SOURCE TEXT
It’s a perilous time for Bona Italian, even as the restaurant remains open. It’s fallen behind in paying bills, including one food vendor, who stopped selling to Bona. This is the first week that payroll won’t happen. “There’s not enough money,” Weinzimer said.

It’s a scenario playing out across South Florida. Business owners are waiting on loans, support, and assistance, with no idea when their companies can open, re-staff, or return to work. It’s a waiting game, with no end in sight.

“If the money shows up, I’ll pay rent, payroll, and utilities,” Weinzimer said. 

Amid this stressful time, Weinzimer is in no rush to open his dining room to the public.

“I think the state reopening soon would be a horrible mistake,” he said. “I can’t imagine that we’re close to people eating in a restaurant.”

And while so much is unknown, some things are for sure. For Bona, it’s the kindness of others. That includes people buying food for first responders, having a meal delivered to a friend, and supporting a business that supports its community.

Even on stressful days, Weinzimer remains optimistic. “I do think there’s a lot of good that will come out of this,” he said. “I think people will figure out their work/life balance. There will be improved relationships. I think this is a good opportunity for people to reassess their goals and work on a long-term life plan. That’s what I hope comes out of this.”

THE DATA
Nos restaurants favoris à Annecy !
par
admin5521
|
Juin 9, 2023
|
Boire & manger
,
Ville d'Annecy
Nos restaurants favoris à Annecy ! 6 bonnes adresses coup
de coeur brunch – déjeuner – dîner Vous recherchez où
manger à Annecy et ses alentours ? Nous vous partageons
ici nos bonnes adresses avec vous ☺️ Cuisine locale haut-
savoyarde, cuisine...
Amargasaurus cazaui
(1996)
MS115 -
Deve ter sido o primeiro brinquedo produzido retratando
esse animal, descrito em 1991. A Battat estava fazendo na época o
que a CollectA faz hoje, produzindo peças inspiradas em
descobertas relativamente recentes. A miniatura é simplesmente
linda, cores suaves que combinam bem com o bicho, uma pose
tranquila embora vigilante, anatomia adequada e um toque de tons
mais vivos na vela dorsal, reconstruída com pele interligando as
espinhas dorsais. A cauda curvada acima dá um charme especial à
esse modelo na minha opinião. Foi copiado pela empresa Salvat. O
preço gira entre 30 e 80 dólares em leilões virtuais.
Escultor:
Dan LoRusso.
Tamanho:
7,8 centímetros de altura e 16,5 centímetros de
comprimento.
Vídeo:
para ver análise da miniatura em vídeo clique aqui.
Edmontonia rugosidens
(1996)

PROBLEM DETAILS
Reproduce the passage of the Bona Italian article from "And while so" up to and including "supports its community.".

WRITTEN REPLY
And while so much is unknown, some things are for sure. For Bona, it’s the kindness of others. That includes people buying food for first responders, having a meal delivered to a friend, and supporting a business that supports its community.